UK national security council has not met since January | Defence policy

Britain’s national security council – a meeting of senior ministers with military and spy chiefs – has not met since late January and there are no plans for it to come together this week, prompting growing concern in some quarters of Whitehall.

The high-level body used to meet weekly under David Cameron and Theresa May but has only done so sporadically since the election, and some fear it is being made deliberately redundant during the coronavirus crisis.

A meeting was cancelled last week and multiple sources confirmed there were no immediate plans to rearrange, despite tensions with China over the origins of Covid-19 and a recent return by the RAF to bombing Islamic State positions in Iraq.

Key decisions across government are being made by the all-male “Covid quad”, a morning meeting involving four leading ministers plus the prime minister, a tight decision-making model preferred by Boris Johnson’s chief aide, Dominic Cummings.

The four are Dominic Raab, the foreign secretary; Rishi Sunak, the chancellor; Matt Hancock, the health secretary; and Michael Gove, the chancellor of the Duchy of Lancaster, who acts as a cross-Whitehall fixer.

Some fear classified material is being discussed at the meetings where advisers without a high level of clearance are present, although a No10 source said that was not the case.

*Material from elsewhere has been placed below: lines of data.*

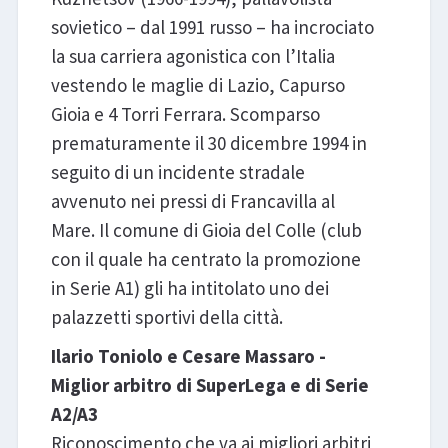
sovietico – dal 1991 russo – ha incrociato
la sua carriera agonistica con l’Italia
vestendo le maglie di Lazio, Capurso
Gioia e 4 Torri Ferrara. Scomparso
prematuramente il 30 dicembre 1994 in
seguito di un incidente stradale
avvenuto nei pressi di Francavilla al
Mare. Il comune di Gioia del Colle (club
con il quale ha centrato la promozione
in Serie A1) gli ha intitolato uno dei
palazzetti sportivi della città.
Ilario Toniolo e Cesare Massaro -
Miglior arbitro di SuperLega e di Serie
A2/A3
Riconoscimento che va ai migliori arbitri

Decisions involving intelligence were taken as needed elsewhere, they added.

The decision not to hold NSC meeting was “a pragmatic response” to the coronavirus crisis, the source said, which involved an urgent shakeup of Whitehall machinery, and that the body remained important.

But Labour warned security threats such as terrorism and cyber-attacks had not gone away. Conor McGinn, the shadow security minister, said: “At a time when the UK is facing threats to its national security every day, it is deeply worrying that the NSC hasn’t met for months.

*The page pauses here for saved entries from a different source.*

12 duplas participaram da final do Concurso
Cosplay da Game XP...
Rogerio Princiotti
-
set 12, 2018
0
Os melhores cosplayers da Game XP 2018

“The prime minister should urgently convene the NSC and ensure it meets weekly, as it has done for the past decade.”

Ministers who would normally be closely involved in national security discussions but appear to be excluded from the decision-making are Ben Wallace, the defence secretary, and Priti Patel, the home secretary.

Wallace unexpectedly let slip at a defence select committee meeting last month that the NSC had not met during the coronavirus crisis. Its last full meeting involving ministers and service chiefs was at the end of January, to sign off the decision to allow Huawei a limited role in the UK’s 5G network.

In the Commons, Tobias Ellwood, the chair of the defence select committee, added to the pressure, by calling on Wallace to summon “an urgent meeting” of the NSC to review how China and Russia may be exploiting the coronavirus crisis.

“The world order was already in a fragile state,” Ellwood told MPs. “And now under the fog of COVID-19 countries such as China and Russia are exploiting this global distraction to further their own geopolitical agenda”.

Wallace said it was not up to him to decide whether to convene an NSC meeting and that the decision to hold one “is a matter for the national security directorate within the Cabinet Office and the cabinet and the Prime Minister”. He added: “It is not the case that by not having it we have no agenda on security.”

A Downing Street spokesman said: “We do not routinely comment on matters regarding the national security council. The government continues to protect the UK’s national security while addressing the pressing demands of the Covid-19 pandemic.”